# Continuous Control

---

### 1. Environment setup

Run the second version of the environment (with 20 agents)

In [1]:
from unityagents import UnityEnvironment
import numpy as np

env = UnityEnvironment(file_name='./Reacher_Linux/Reacher.x86_64')

INFO:unityagents:
'Academy' started successfully!
Unity Academy name: Academy
        Number of Brains: 1
        Number of External Brains : 1
        Lesson number : 0
        Reset Parameters :
		goal_speed -> 1.0
		goal_size -> 5.0
Unity brain name: ReacherBrain
        Number of Visual Observations (per agent): 0
        Vector Observation space type: continuous
        Vector Observation space size (per agent): 33
        Number of stacked Vector Observation: 1
        Vector Action space type: continuous
        Vector Action space size (per agent): 4
        Vector Action descriptions: , , , 


### 2. Register important stuff

In [2]:
# get the default brain
brain_name = env.brain_names[0]
brain = env.brains[brain_name]

# reset the environment
env_info = env.reset(train_mode=True)[brain_name]
n_agents = len(env_info.agents)
state_dim = env_info.vector_observations.shape[1]
action_dim = brain.vector_action_space_size
print(f"n_agents: {n_agents}, state_dim: {state_dim}, action_dim: {action_dim}")

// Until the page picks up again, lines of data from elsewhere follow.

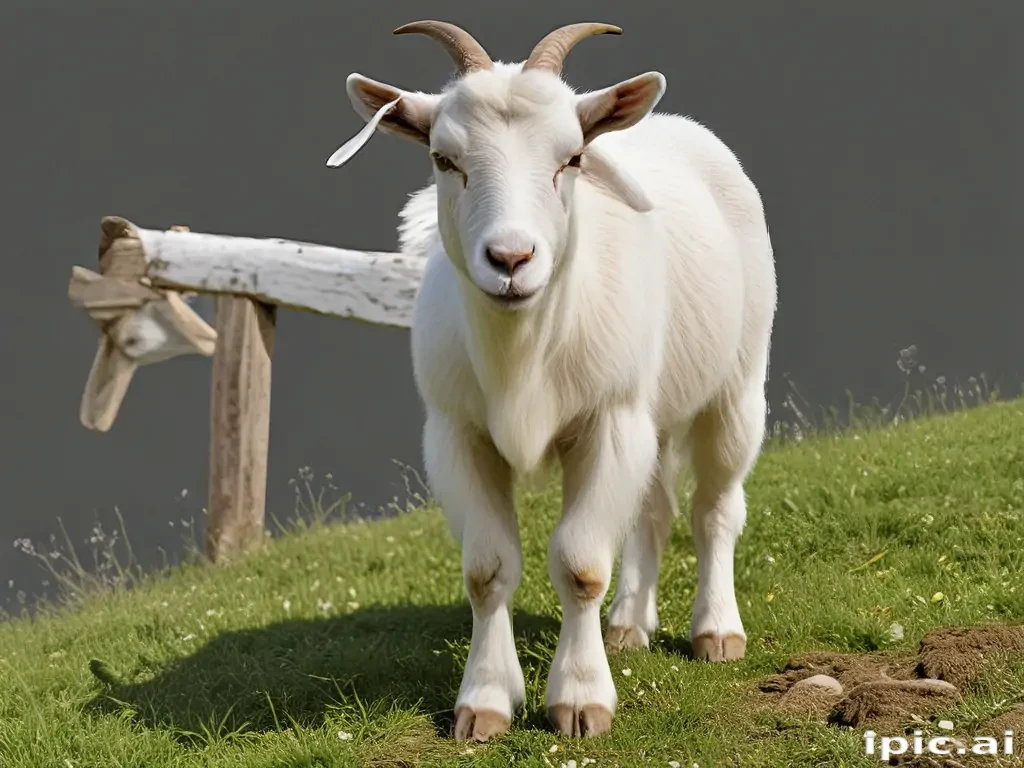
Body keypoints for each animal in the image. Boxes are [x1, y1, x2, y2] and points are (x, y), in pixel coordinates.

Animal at [327, 20, 778, 741]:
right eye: (443, 160)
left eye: (571, 159)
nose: (511, 259)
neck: (522, 354)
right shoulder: (457, 434)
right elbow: (487, 569)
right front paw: (484, 702)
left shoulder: (609, 421)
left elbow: (581, 563)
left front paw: (581, 699)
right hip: (650, 412)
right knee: (653, 510)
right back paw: (628, 625)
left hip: (735, 388)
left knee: (714, 509)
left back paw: (715, 630)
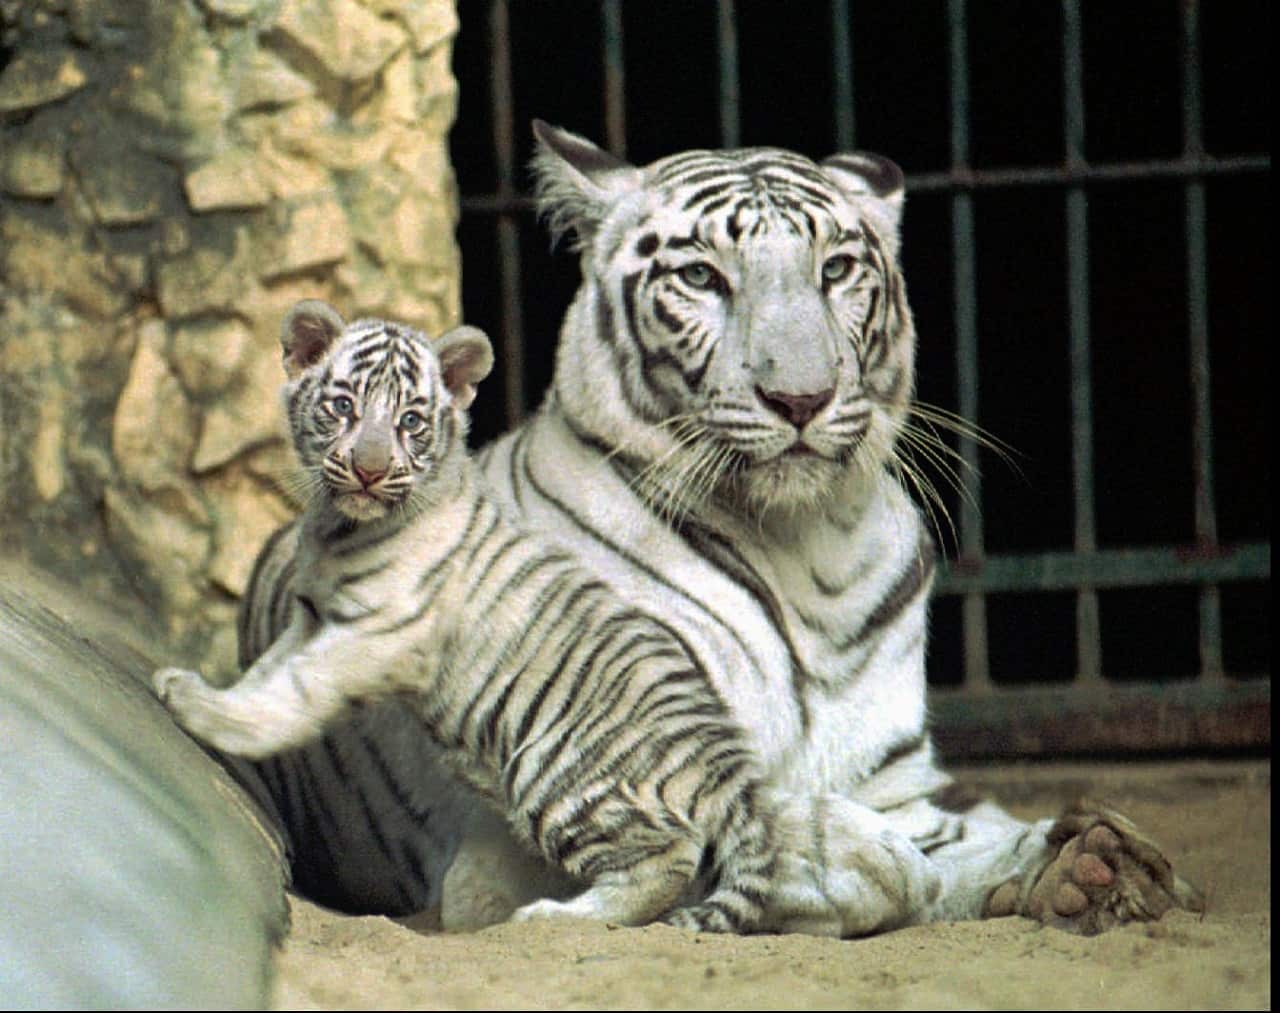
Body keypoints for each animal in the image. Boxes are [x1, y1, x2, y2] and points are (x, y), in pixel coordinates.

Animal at [152, 300, 777, 933]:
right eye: (344, 406)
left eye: (410, 421)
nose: (369, 470)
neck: (339, 527)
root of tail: (721, 758)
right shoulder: (311, 618)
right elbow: (266, 672)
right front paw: (204, 692)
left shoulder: (373, 633)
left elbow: (296, 688)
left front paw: (205, 714)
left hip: (559, 770)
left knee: (666, 855)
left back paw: (552, 916)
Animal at [227, 122, 1201, 937]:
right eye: (701, 277)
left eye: (836, 270)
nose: (801, 398)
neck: (815, 551)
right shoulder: (511, 847)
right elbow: (782, 840)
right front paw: (879, 867)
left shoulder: (898, 789)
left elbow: (955, 836)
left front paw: (1094, 863)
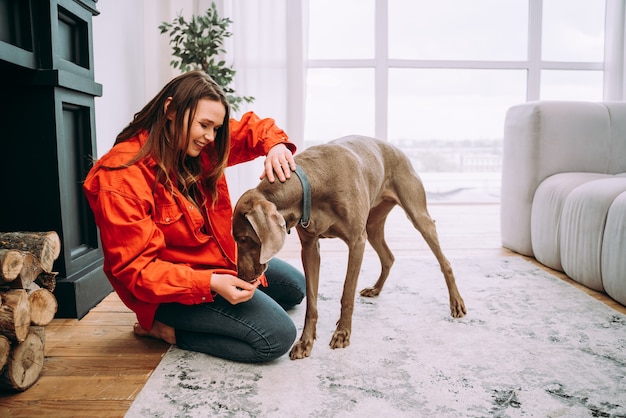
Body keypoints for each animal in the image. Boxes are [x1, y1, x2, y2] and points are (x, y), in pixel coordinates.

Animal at [232, 135, 466, 360]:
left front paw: (342, 334)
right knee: (388, 257)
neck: (315, 183)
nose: (241, 277)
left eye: (243, 239)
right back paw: (375, 289)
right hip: (373, 224)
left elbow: (347, 294)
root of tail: (397, 149)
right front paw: (305, 342)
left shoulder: (356, 242)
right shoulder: (310, 247)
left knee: (444, 261)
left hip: (417, 215)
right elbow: (312, 302)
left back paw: (456, 303)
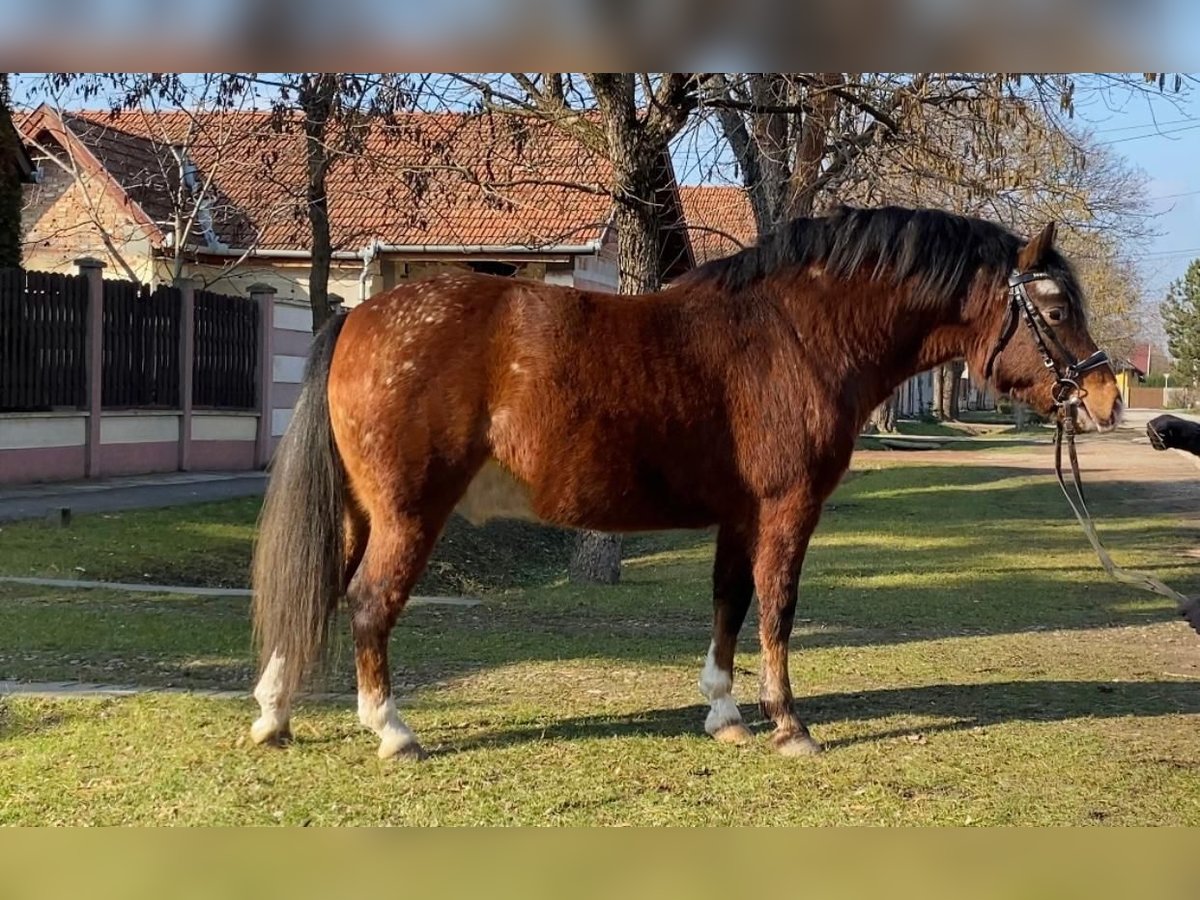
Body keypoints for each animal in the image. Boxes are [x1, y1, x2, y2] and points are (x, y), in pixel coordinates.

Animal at [248, 206, 1118, 763]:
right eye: (1053, 308)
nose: (1105, 397)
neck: (795, 335)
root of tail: (359, 317)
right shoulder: (788, 511)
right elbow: (779, 611)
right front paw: (789, 726)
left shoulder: (740, 516)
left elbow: (730, 603)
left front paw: (726, 713)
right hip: (408, 513)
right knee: (368, 603)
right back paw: (392, 731)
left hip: (361, 511)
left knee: (318, 590)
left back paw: (274, 716)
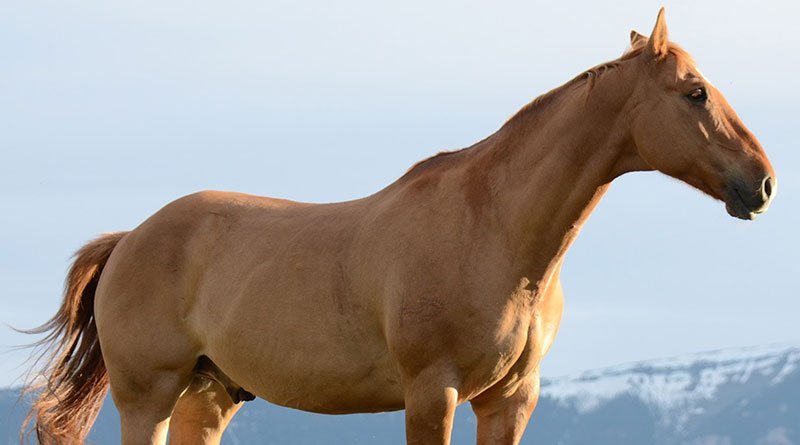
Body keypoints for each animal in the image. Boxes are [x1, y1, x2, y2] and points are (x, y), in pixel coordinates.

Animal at [23, 8, 775, 445]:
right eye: (695, 92)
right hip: (147, 394)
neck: (494, 232)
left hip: (208, 396)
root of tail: (129, 239)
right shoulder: (431, 393)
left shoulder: (510, 401)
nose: (763, 182)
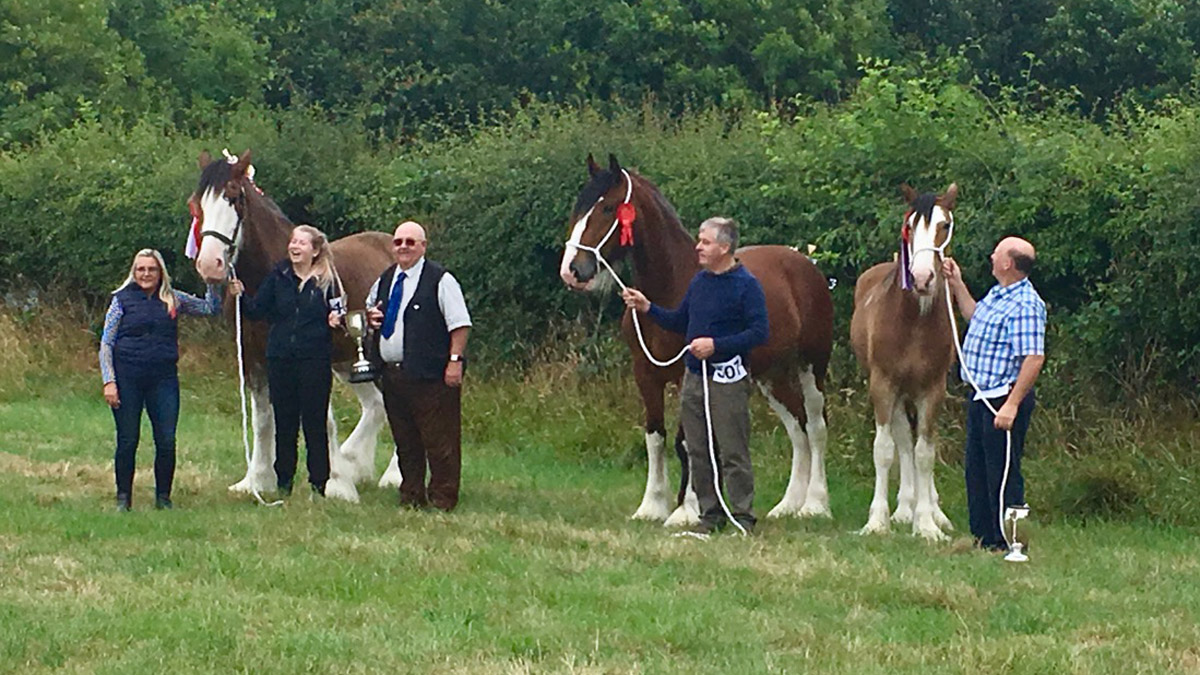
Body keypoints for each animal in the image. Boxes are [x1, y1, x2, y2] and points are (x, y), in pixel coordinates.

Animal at [187, 152, 393, 499]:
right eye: (196, 204)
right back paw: (357, 464)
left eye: (233, 197)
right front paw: (256, 480)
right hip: (351, 361)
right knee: (377, 406)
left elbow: (322, 420)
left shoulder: (313, 359)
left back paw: (393, 476)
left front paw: (336, 484)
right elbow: (263, 419)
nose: (209, 264)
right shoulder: (255, 359)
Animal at [561, 154, 835, 523]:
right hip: (771, 376)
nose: (572, 271)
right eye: (578, 208)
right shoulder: (645, 375)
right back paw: (788, 504)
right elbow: (655, 437)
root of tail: (806, 263)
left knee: (816, 427)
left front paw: (686, 510)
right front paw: (652, 506)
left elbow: (690, 441)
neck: (674, 289)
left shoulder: (688, 374)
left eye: (606, 208)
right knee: (798, 428)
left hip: (812, 365)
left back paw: (815, 504)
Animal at [854, 181, 955, 538]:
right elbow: (885, 450)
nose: (922, 278)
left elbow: (925, 452)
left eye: (944, 225)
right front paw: (877, 521)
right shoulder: (883, 385)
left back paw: (931, 510)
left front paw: (926, 523)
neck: (914, 323)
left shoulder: (933, 389)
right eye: (910, 226)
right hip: (896, 394)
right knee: (901, 440)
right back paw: (902, 509)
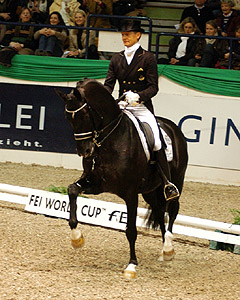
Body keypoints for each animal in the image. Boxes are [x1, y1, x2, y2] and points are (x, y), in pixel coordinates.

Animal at [57, 78, 188, 278]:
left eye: (84, 116)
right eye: (67, 118)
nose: (84, 151)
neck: (111, 140)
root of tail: (173, 128)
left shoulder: (130, 193)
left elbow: (131, 230)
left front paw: (131, 265)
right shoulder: (96, 184)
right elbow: (72, 190)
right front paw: (77, 239)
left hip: (176, 181)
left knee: (172, 209)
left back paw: (167, 248)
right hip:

n_agents: 20, state_dim: 33, action_dim: 4


In [3]:
states = env_info.vector_observations
actions = np.random.randn(n_agents, action_dim)
env_info = env.step(actions)[brain_name]
rewards = env_info.rewards
dones = env_info.local_done
for val, name in zip([states, actions, rewards, dones], ['states', 'actions', 'rewards', 'dones']):
    print(f"type({name}): {type(val)}")
    if isinstance(val, np.ndarray):
        print(f"{name}.shape: {val.shape}, {name}.dtype: {val.dtype}")
        
print(states.max(), states.min())

type(states): <class 'numpy.ndarray'>
states.shape: (20, 33), states.dtype: float64
type(actions): <class 'numpy.ndarray'>
actions.shape: (20, 4), actions.dtype: float64
type(rewards): <class 'list'>
type(dones): <class 'list'>
7.980512619018555 -10.0


### 3. Train the agent

In [4]:
from collections import deque
from control.agent import Agent
from IPython.display import clear_output
import matplotlib.pyplot as plt
%matplotlib inline

In [5]:
# Some helper functions
def solved(episode, scores, goal=30):
    return len(scores) == 100 and np.mean(scores) >= goal

def status(episode, scores, losses):
    print(
        "\rEpisode {}\t Mean Scores: {:.2f} \t Mean Losses: {:.2f}".format(
            episode, np.mean(scores), np.mean(losses), end=""
        )
    )
    if i_episode % 100 == 0:
        clear_output(True)
        plot(episode, scores, losses)

def plot(episode, scores, losses):
    plt.figure(figsize=(20,5))
    plt.subplot(131)
    plt.title(f"Episode: {episode}, Last 100 scores")
    plt.plot(scores)
    plt.subplot(132)
    plt.title('Last 100 losses')
    plt.plot(losses)
    plt.show()
    
def plot_final(scores):
    fig = plt.figure()
    ax = fig.add_subplot(111)
    plt.plot(np.arange(len(scores)), scores)
    plt.ylabel('Score')
    plt.xlabel('Episode #')
    plt.show()

In [6]:
env_info = env.reset(train_mode=True)[brain_name]
scores = deque(maxlen=100)
losses = deque(maxlen=100)
all_scores = []
n_episodes = 10

agent = Agent(state_dim, action_dim, n_agents)

for i_episode in range(1, n_episodes+1):
    dones = np.repeat(False, n_agents)
    agent_scores = []
    env_info = env.reset(train_mode=True)[brain_name]
    states = env_info.vector_observations
    
    while not any(dones):
        actions = agent.act(states)
        env_info = env.step(actions)[brain_name]
        next_states = env_info.vector_observations
        rewards = env_info.rewards
        dones = env_info.local_done
        loss = agent.step(next_states, rewards, dones)
        if loss:
            losses.append(loss)
        agent_scores.append(rewards)
        states = next_states
    
    score = np.sum(agent_scores, axis=1).mean()
    scores.append(score)
    all_scores.append(score)
    status(i_episode, scores, losses)
    
    if solved(i_episode, scores):
        print(f"Solved Control problem at episode: {i_episode}, with average score: {np.mean(scores):.2f}")
        print("Saving model parameters to 'checkpoint.pth'")
        agent.model.checkpoint()
        break

plot_final(all_scores)

Episode 1	 Mean Scores: 0.01 	 Mean Losses: 321718.83
Episode 2	 Mean Scores: 0.00 	 Mean Losses: 20039785.93
Episode 3	 Mean Scores: 0.00 	 Mean Losses: 179188146.44
Episode 4	 Mean Scores: 0.00 	 Mean Losses: 744045157.25


KeyboardInterrupt: 

In [None]:
# env.close()